■ ASSIGNED TASK
Would you output the whole of the data exactly?

Records from a collection
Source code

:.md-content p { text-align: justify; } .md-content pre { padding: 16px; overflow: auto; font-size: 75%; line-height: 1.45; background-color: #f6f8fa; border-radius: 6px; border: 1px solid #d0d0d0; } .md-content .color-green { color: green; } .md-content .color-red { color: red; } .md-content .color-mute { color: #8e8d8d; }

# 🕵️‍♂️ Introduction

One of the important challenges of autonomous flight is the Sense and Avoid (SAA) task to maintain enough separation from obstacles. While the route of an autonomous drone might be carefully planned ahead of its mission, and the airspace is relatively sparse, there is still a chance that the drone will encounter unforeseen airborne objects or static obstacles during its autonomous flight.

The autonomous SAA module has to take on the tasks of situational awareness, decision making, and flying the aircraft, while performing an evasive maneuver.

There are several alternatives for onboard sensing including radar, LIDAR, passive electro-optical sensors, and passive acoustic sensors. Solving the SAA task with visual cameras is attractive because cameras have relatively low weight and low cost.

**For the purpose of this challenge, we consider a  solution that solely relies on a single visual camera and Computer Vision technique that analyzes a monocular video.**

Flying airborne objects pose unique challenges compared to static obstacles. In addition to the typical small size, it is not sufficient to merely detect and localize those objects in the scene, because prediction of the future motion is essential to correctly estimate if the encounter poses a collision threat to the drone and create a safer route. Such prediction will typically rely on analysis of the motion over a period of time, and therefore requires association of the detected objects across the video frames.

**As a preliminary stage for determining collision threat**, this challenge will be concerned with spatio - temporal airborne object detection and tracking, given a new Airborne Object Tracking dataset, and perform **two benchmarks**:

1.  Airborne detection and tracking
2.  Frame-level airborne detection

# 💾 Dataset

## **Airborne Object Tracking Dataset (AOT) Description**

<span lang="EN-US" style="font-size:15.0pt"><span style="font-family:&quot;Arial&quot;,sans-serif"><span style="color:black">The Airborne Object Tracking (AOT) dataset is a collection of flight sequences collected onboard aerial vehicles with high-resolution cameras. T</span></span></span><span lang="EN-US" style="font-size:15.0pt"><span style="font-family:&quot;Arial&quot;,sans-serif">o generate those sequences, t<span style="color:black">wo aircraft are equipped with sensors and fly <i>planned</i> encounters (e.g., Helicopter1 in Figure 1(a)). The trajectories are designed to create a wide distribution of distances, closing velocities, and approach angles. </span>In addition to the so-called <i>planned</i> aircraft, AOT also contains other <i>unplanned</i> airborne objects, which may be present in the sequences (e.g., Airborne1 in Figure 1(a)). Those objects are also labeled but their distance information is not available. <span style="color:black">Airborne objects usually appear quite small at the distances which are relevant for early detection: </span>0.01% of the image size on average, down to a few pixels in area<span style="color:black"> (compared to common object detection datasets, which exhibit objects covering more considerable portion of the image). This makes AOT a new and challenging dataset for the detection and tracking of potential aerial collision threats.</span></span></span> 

■ EXERCISE ANSWER
Source code

:.md-content p { text-align: justify; } .md-content pre { padding: 16px; overflow: auto; font-size: 75%; line-height: 1.45; background-color: #f6f8fa; border-radius: 6px; border: 1px solid #d0d0d0; } .md-content .color-green { color: green; } .md-content .color-red { color: red; } .md-content .color-mute { color: #8e8d8d; }

# 🕵️‍♂️ Introduction

One of the important challenges of autonomous flight is the Sense and Avoid (SAA) task to maintain enough separation from obstacles. While the route of an autonomous drone might be carefully planned ahead of its mission, and the airspace is relatively sparse, there is still a chance that the drone will encounter unforeseen airborne objects or static obstacles during its autonomous flight.

The autonomous SAA module has to take on the tasks of situational awareness, decision making, and flying the aircraft, while performing an evasive maneuver.

There are several alternatives for onboard sensing including radar, LIDAR, passive electro-optical sensors, and passive acoustic sensors. Solving the SAA task with visual cameras is attractive because cameras have relatively low weight and low cost.

**For the purpose of this challenge, we consider a  solution that solely relies on a single visual camera and Computer Vision technique that analyzes a monocular video.**

Flying airborne objects pose unique challenges compared to static obstacles. In addition to the typical small size, it is not sufficient to merely detect and localize those objects in the scene, because prediction of the future motion is essential to correctly estimate if the encounter poses a collision threat to the drone and create a safer route. Such prediction will typically rely on analysis of the motion over a period of time, and therefore requires association of the detected objects across the video frames.

**As a preliminary stage for determining collision threat**, this challenge will be concerned with spatio - temporal airborne object detection and tracking, given a new Airborne Object Tracking dataset, and perform **two benchmarks**:

1.  Airborne detection and tracking
2.  Frame-level airborne detection

# 💾 Dataset

## **Airborne Object Tracking Dataset (AOT) Description**

<span lang="EN-US" style="font-size:15.0pt"><span style="font-family:&quot;Arial&quot;,sans-serif"><span style="color:black">The Airborne Object Tracking (AOT) dataset is a collection of flight sequences collected onboard aerial vehicles with high-resolution cameras. T</span></span></span><span lang="EN-US" style="font-size:15.0pt"><span style="font-family:&quot;Arial&quot;,sans-serif">o generate those sequences, t<span style="color:black">wo aircraft are equipped with sensors and fly <i>planned</i> encounters (e.g., Helicopter1 in Figure 1(a)). The trajectories are designed to create a wide distribution of distances, closing velocities, and approach angles. </span>In addition to the so-called <i>planned</i> aircraft, AOT also contains other <i>unplanned</i> airborne objects, which may be present in the sequences (e.g., Airborne1 in Figure 1(a)). Those objects are also labeled but their distance information is not available. <span style="color:black">Airborne objects usually appear quite small at the distances which are relevant for early detection: </span>0.01% of the image size on average, down to a few pixels in area<span style="color:black"> (compared to common object detection datasets, which exhibit objects covering more considerable portion of the image). This makes AOT a new and challenging dataset for the detection and tracking of potential aerial collision threats.</span></span></span> 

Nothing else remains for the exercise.